── SUPPLIED RECORDS

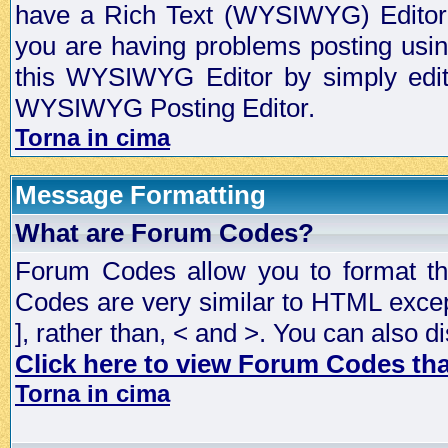
have a Rich Text (WYSIWYG) Editor t
you are having problems posting usi
this WYSIWYG Editor by simply editin
WYSIWYG Posting Editor.
Torna in cima
Message Formatting
What are Forum Codes?
Forum Codes allow you to format t
Codes are very similar to HTML excep
], rather than, < and >. You can als
Click here to view Forum Codes that
Torna in cima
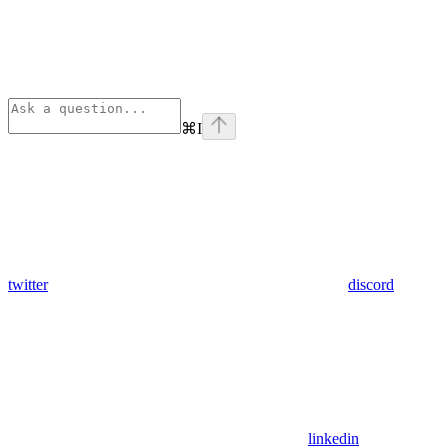
⌘
I
twitter
discord
linkedin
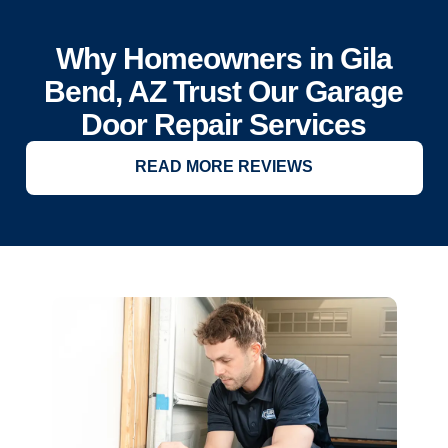
Why Homeowners in Gila
Bend, AZ Trust Our Garage
Door Repair Services
READ MORE REVIEWS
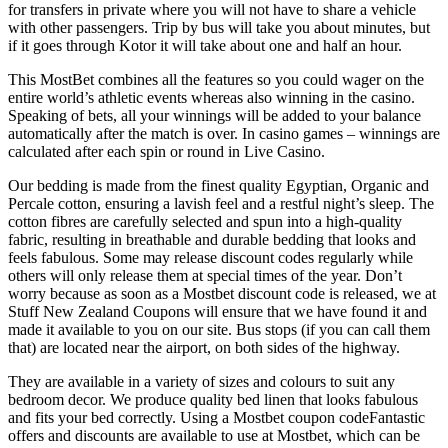
for transfers in private where you will not have to share a vehicle
with other passengers. Trip by bus will take you about minutes, but
if it goes through Kotor it will take about one and half an hour.
This MostBet combines all the features so you could wager on the
entire world’s athletic events whereas also winning in the casino.
Speaking of bets, all your winnings will be added to your balance
automatically after the match is over. In casino games – winnings are
calculated after each spin or round in Live Casino.
Our bedding is made from the finest quality Egyptian, Organic and
Percale cotton, ensuring a lavish feel and a restful night’s sleep. The
cotton fibres are carefully selected and spun into a high-quality
fabric, resulting in breathable and durable bedding that looks and
feels fabulous. Some may release discount codes regularly while
others will only release them at special times of the year. Don’t
worry because as soon as a Mostbet discount code is released, we at
Stuff New Zealand Coupons will ensure that we have found it and
made it available to you on our site. Bus stops (if you can call them
that) are located near the airport, on both sides of the highway.
They are available in a variety of sizes and colours to suit any
bedroom decor. We produce quality bed linen that looks fabulous
and fits your bed correctly. Using a Mostbet coupon codeFantastic
offers and discounts are available to use at Mostbet, which can be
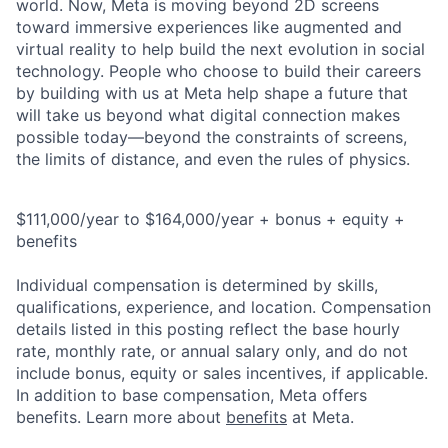
world. Now, Meta is moving beyond 2D screens
toward immersive experiences like augmented and
virtual reality to help build the next evolution in social
technology. People who choose to build their careers
by building with us at Meta help shape a future that
will take us beyond what digital connection makes
possible today—beyond the constraints of screens,
the limits of distance, and even the rules of physics.
$111,000/year to $164,000/year + bonus + equity +
benefits
Individual compensation is determined by skills,
qualifications, experience, and location. Compensation
details listed in this posting reflect the base hourly
rate, monthly rate, or annual salary only, and do not
include bonus, equity or sales incentives, if applicable.
In addition to base compensation, Meta offers
benefits. Learn more about
benefits
at Meta.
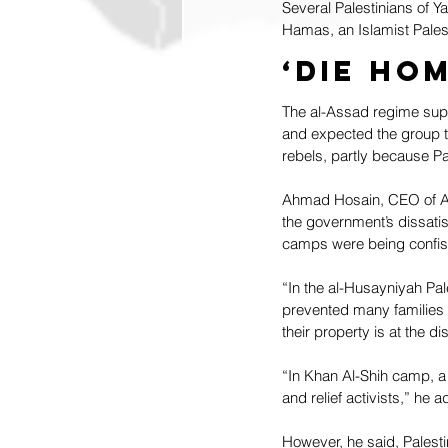
Several Palestinians of 
Hamas, an Islamist Palest
‘Die ho
The al-Assad regime supp
and expected the group to
rebels, partly because P
Ahmad Hosain, CEO of Act
the government’s dissatis
camps were being confis
“In the al-Husayniyah Pa
prevented many families f
their property is at the d
“In Khan Al-Shih camp, 
and relief activists,” he 
However, he said, Palest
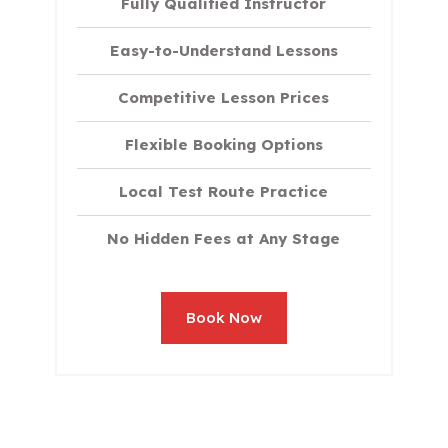
Fully Qualified Instructor
Easy-to-Understand Lessons
Competitive Lesson Prices
Flexible Booking Options
Local Test Route Practice
No Hidden Fees at Any Stage
Book Now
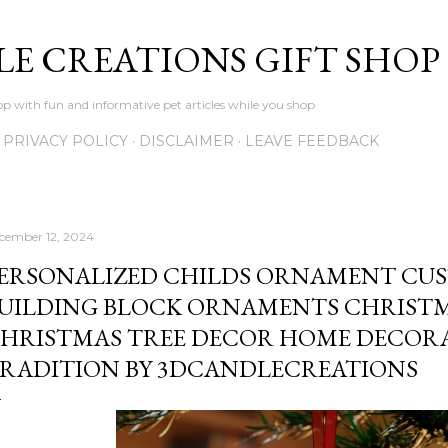
Skip to main content
LE CREATIONS GIFT SHOP
p with fun and informative pet articles while you shop
PRIVACY POLICY
DISCLAIMER
LEAVE FEEDBACK
cember 12, 2024
ERSONALIZED CHILDS ORNAMENT CU
UILDING BLOCK ORNAMENTS CHRISTM
HRISTMAS TREE DECOR HOME DECORA
RADITION BY 3DCANDLECREATIONS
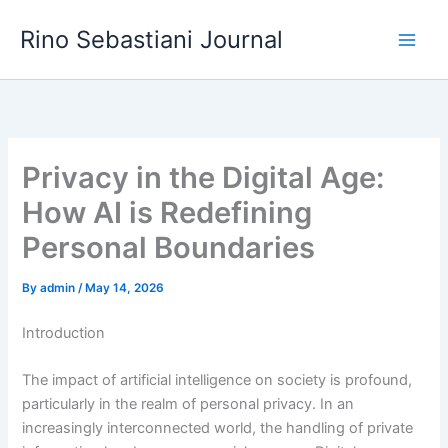
Skip
Rino Sebastiani Journal
to
content
Privacy in the Digital Age:
How AI is Redefining
Personal Boundaries
By
admin
/
May 14, 2026
Introduction
The impact of artificial intelligence on society is profound,
particularly in the realm of personal privacy. In an
increasingly interconnected world, the handling of private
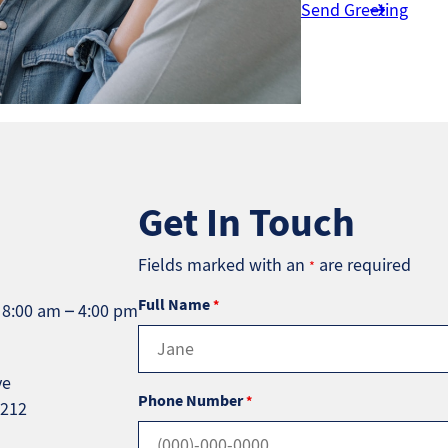
Send Greeting
Get In Touch
Fields marked with an
are required
*
Full Name
*
 8:00 am – 4:00 pm
ve
Phone Number
*
5212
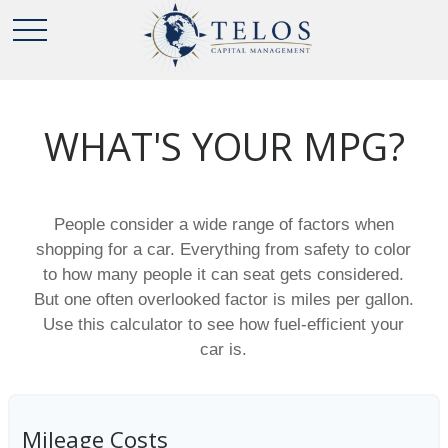
WHAT'S YOUR MPG?
People consider a wide range of factors when
shopping for a car. Everything from safety to color
to how many people it can seat gets considered.
But one often overlooked factor is miles per gallon.
Use this calculator to see how fuel-efficient your
car is.
Mileage Costs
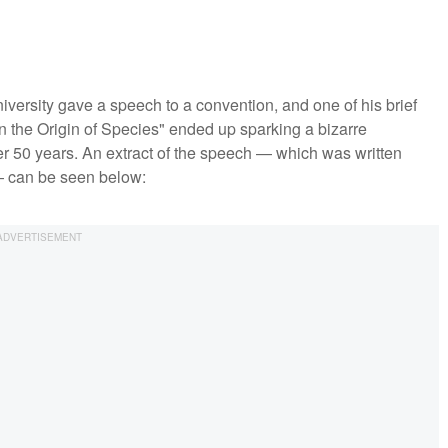
iversity gave a speech to a convention, and one of his brief
 the Origin of Species" ended up sparking a bizarre
ver 50 years. An extract of the speech — which was written
— can be seen below:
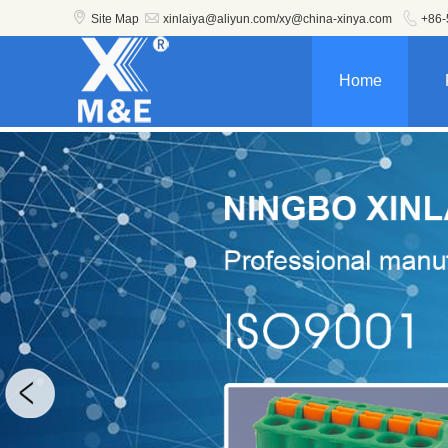



Site Map
xinlaiya@aliyun.com/xy@china-xinya.com
+86-
Home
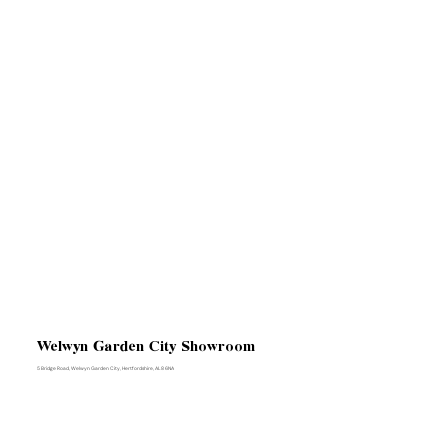
Welwyn Garden City Showroom
5 Bridge Road, Welwyn Garden City, Hertfordshire, AL8 6NA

────

• **AIM OF THE TASK**
Nothing outside the stretch above, from the line with "RADITION BY 3DCANDLECREATIONS" through the line with "the Origin of", is set down. Transcribe that stretch exactly, ends included, but not its pictures.

• **FINISHED TASK**
RADITION BY 3DCANDLECREATIONS
Skip
Rino Sebastiani Journal
to
content
Privacy in the Digital Age:
How AI is Redefining
Personal Boundaries
By
admin
/
May 14, 2026
Introduction
The impact of artificial intelligence on society is profound,
particularly in the realm of personal privacy. In an
increasingly interconnected world, the handling of private
Send Greeting
Get In Touch
Fields marked with an
are required
*
Full Name
*
 8:00 am – 4:00 pm
ve
Phone Number
*
5212
WHAT'S YOUR MPG?
People consider a wide range of factors when
shopping for a car. Everything from safety to color
to how many people it can seat gets considered.
But one often overlooked factor is miles per gallon.
Use this calculator to see how fuel-efficient your
car is.
Mileage Costs
iversity gave a speech to a convention, and one of his brief
 the Origin of Species" ended up sparking a bizarre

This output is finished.